Der letzte Prominente, der seine Alzheimer-Erkrankung öffentlich gemacht hat, ist Rudi Assauer. Und diesmal scheinen sich die Medien, allen voran das ZDF, vorgenommen zu haben, das Thema nicht so schnell wieder fallen zu lassen. Da muss auch Maybrit Illner mitmachen.

Im „Heute Journal“, in „Volle Kanne“, „Hallo Deutschland“ und vielen anderen Sendungen wurde über Assauers Erkrankung berichtet. Die Doku-Reihe „37-Grad“ begleitete den ehemaligen Fußballmanager ein Jahr lang. Daraus entstand die halbstündige Dokumentation „Ich will mich nicht vergessen“, die das ZDF am Dienstagabend ausstrahlte. Gleich danach wurde bei „Markus Lanz“ über Alzheimer gesprochen, unter anderem mit dem Sportreporter Werner Hansch, einem langjährigen Freund von Assauer.

Angst vorm Vergessen

Werner Hansch war nun auch zu Gast bei „Maybrit Illner“ am Donnerstagabend. Thema der Sendung: „Angst vorm Vergessen, wie leben mit Alzheimer?“ Es gab viele Fragen in dieser Sendung. Dass sich daraus keine richtige Diskussion mit unterschiedlichen Standpunkten entspinnen würde, war von Anfang an klar. Und darum geht es bei solch einem Thema ja auch nicht.

Es geht darum, überhaupt darüber zu sprechen, darum, die Krankheit rechtzeitig zu erkennen und darum, die Öffentlichkeit für das Thema zu sensibilisieren. Erst dann könnten auch gesundheitspolitische Maßnahmen ergriffen werden, so die bayerische Sozialministerin Christine Haderthauer. „Wenn wir jetzt ankündigen, die Beiträge für die Pflegeversicherung erhöhen zu wollen, würden wir nicht mehr gewählt werden“, sagte die einzige Politikerin in der Runde.

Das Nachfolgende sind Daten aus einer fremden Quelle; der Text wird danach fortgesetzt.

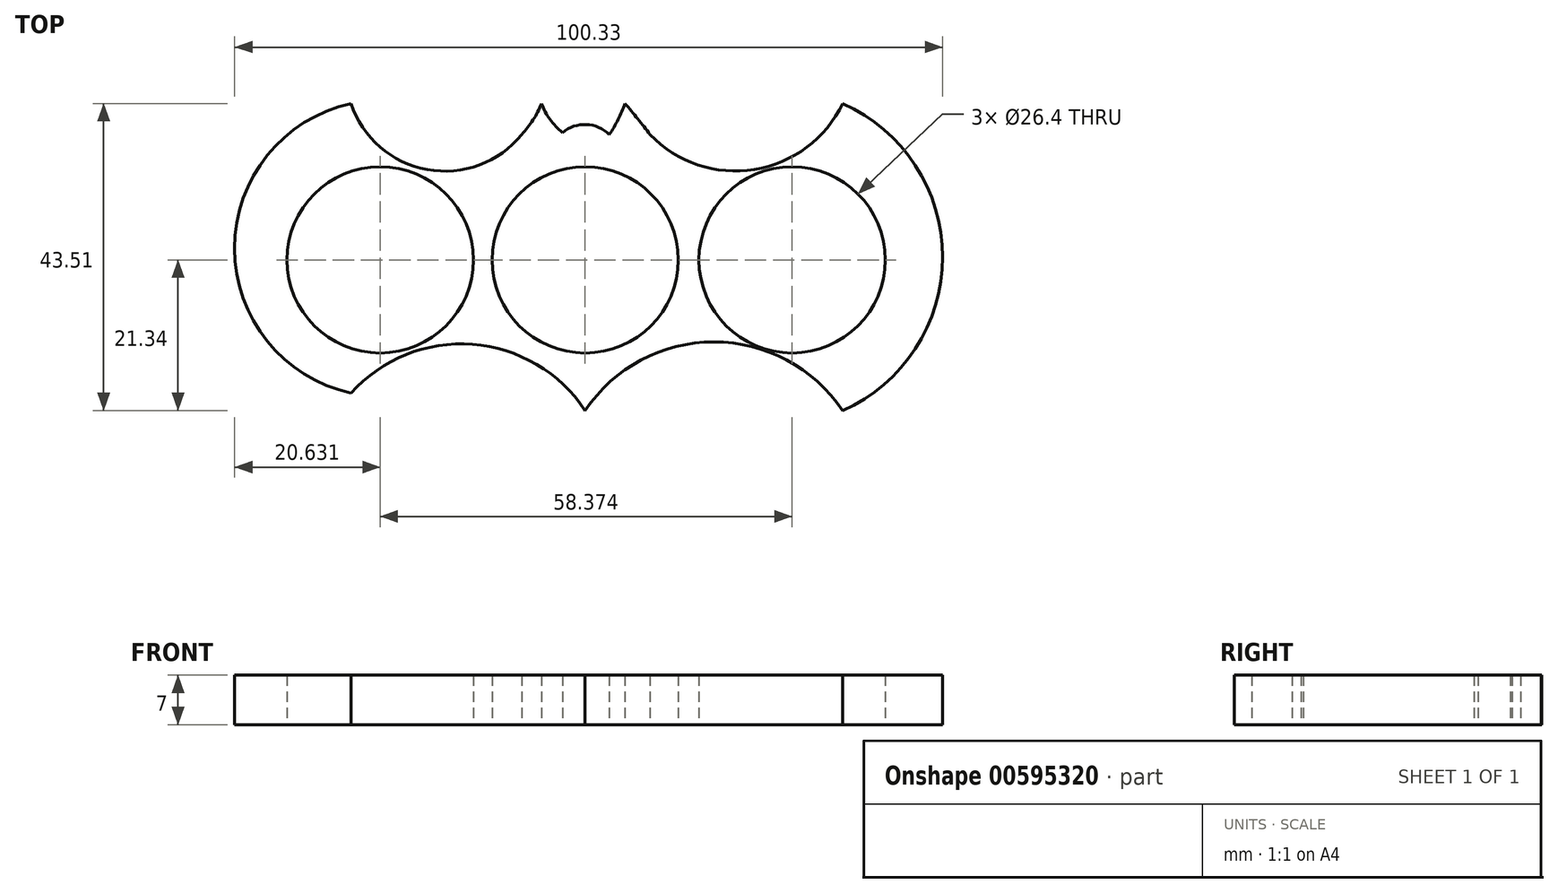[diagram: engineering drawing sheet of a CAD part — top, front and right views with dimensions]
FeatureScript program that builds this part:
annotation { "Feature Type Name" : "Feature", "Feature Type Description" : "" }
export const myFeature = defineFeature(function(context is Context, id is Id, definition is map)
    precondition{}
    {
        {
            var Q0;
            Q0=qCreatedBy(makeId("Top.planeOp"),FACE);
            var sketch = newSketch(context, id + "F0", { "sketchPlane" : qUnion([Q0])});
            skPoint(sketch, "E0.startSnap0", {"position": v(-8.68, 30.9) * mm});
            skCircle(sketch, "E1", {"center": v(0, 0) * mm, "radius": 11.2 * mm});
            skCircle(sketch, "E2", {"center": v(0, 0) * mm, "radius": 13.2 * mm});
            skCircle(sketch, "E3", {"center": v(29.32, 0) * mm, "radius": 11.2 * mm});
            skCircle(sketch, "E4", {"center": v(29.32, 0) * mm, "radius": 13.2 * mm});
            skCircle(sketch, "E5", {"center": v(-29.05, 0) * mm, "radius": 11.2 * mm});
            skCircle(sketch, "E6", {"center": v(-29.05, 0) * mm, "radius": 13.2 * mm});
            skArc(sketch, "E7", {"start": v(3.4, 17.75) * mm, "mid": v(0.16, 19.18) * mm, "end": v(-3.2, 18.02) * mm});
            skArc(sketch, "E8", {"start": v(-33.18, 22.16) * mm, "mid": v(-22.39, 12.8) * mm, "end": v(-9, 17.75) * mm});
            skArc(sketch, "E9", {"start": v(9.2, 17.75) * mm, "mid": v(24, 12.81) * mm, "end": v(36.48, 22.16) * mm});
            skArc(sketch, "E10", {"start": v(-33.18, 22.16) * mm, "mid": v(-49.68, 1.65) * mm, "end": v(-33.18, -18.86) * mm});
            skArc(sketch, "E11", {"start": v(36.48, -21.34) * mm, "mid": v(50.65, 0.4) * mm, "end": v(36.48, 22.16) * mm});
            skArc(sketch, "E12", {"start": v(0, -21.34) * mm, "mid": v(-15.98, -11.97) * mm, "end": v(-33.18, -18.86) * mm});
            skArc(sketch, "E13", {"start": v(36.48, -21.34) * mm, "mid": v(18.24, -11.62) * mm, "end": v(0, -21.34) * mm});
            skArc(sketch, "E14", {"start": v(-6.2, 22.17) * mm, "mid": v(-4.97, 19.9) * mm, "end": v(-3.2, 18.02) * mm});
            skArc(sketch, "E15", {"start": v(-9, 17.75) * mm, "mid": v(-7.38, 19.82) * mm, "end": v(-6.2, 22.17) * mm});
            skArc(sketch, "E16", {"start": v(3.4, 17.75) * mm, "mid": v(4.67, 19.89) * mm, "end": v(5.64, 22.17) * mm});
            skArc(sketch, "E17", {"start": v(9.2, 17.75) * mm, "mid": v(7.45, 19.98) * mm, "end": v(5.64, 22.17) * mm});
            skSolve(sketch);
        }
        {
            var Q0;
            Q0 = qSketchRegion(id + "F0", true);
            extrude(context, id + "F1", {"entities" : qUnion([Q0]), "depth" : 7 * mm, "offsetDistance" : 25 * mm});
        }
    });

Neben dem Assauer-Freund Werner Hansch waren noch zwei weitere von der Krankheit indirekt Betroffene zu Gast: Tilmann Jens, der ein Buch über seinen dementen Vater Walter Jens geschrieben hat und Erika Weber, die sich seit vielen Jahren um ihren alzheimerkranken Mann kümmert. Dazu gab es drei Mediziner: Prof. Matthias Endres von der Berliner Charité wurde im Publikum befragte und durfte sich mühen, die neurologischen Aspekte einer Krankheit zu erklären, deren Ursachen noch immer unklar sind. Dr. Marianne Koch und Dr. Werner Bartens, Redakteur bei der Süddeutschen Zeitung, saßen als Experten mit in der Talkrunde.

Kontroverse

Und mit Bartens gab es doch noch eine kleine Kontroverse. Er tat, was er in den vielen Talkshows, die er regelmäßig besucht, gerne tut: er relativierte. Es gebe Mediziner, die in Frage stellen, dass Alzheimer überhaupt eine Krankheit sei. Bei einer immer älter werdenden Gesellschaft gehören Abnutzungserscheinungen wie nachlassende Gehirnleistungen nun mal dazu, unsere Gesellschaft, die sich hauptsächlich über Intellekt definiere, komme damit aber nicht klar.

So würden alle Erscheinungen pathologisiert, die mit dem Älterwerden zu tun haben und man klammere sich an das Idealbild vom ewig fitten Rentner. Bartens fand also das ganze Thema überbewertet und zeigte sich genervt vom „Assauer-Hype“. Das waren im Kern interessante Überlegungen, doch in einer Sendung, die danach fragt, wie man mit Alzheimer leben kann und in der drei Betroffene sitzen, führten sie nicht weiter.

Am Ende gab Bartens immerhin noch Tipps, wie man Demenz vorbeugen oder zumindest hinauszögern kann: Stress vermeiden und genug schlafen.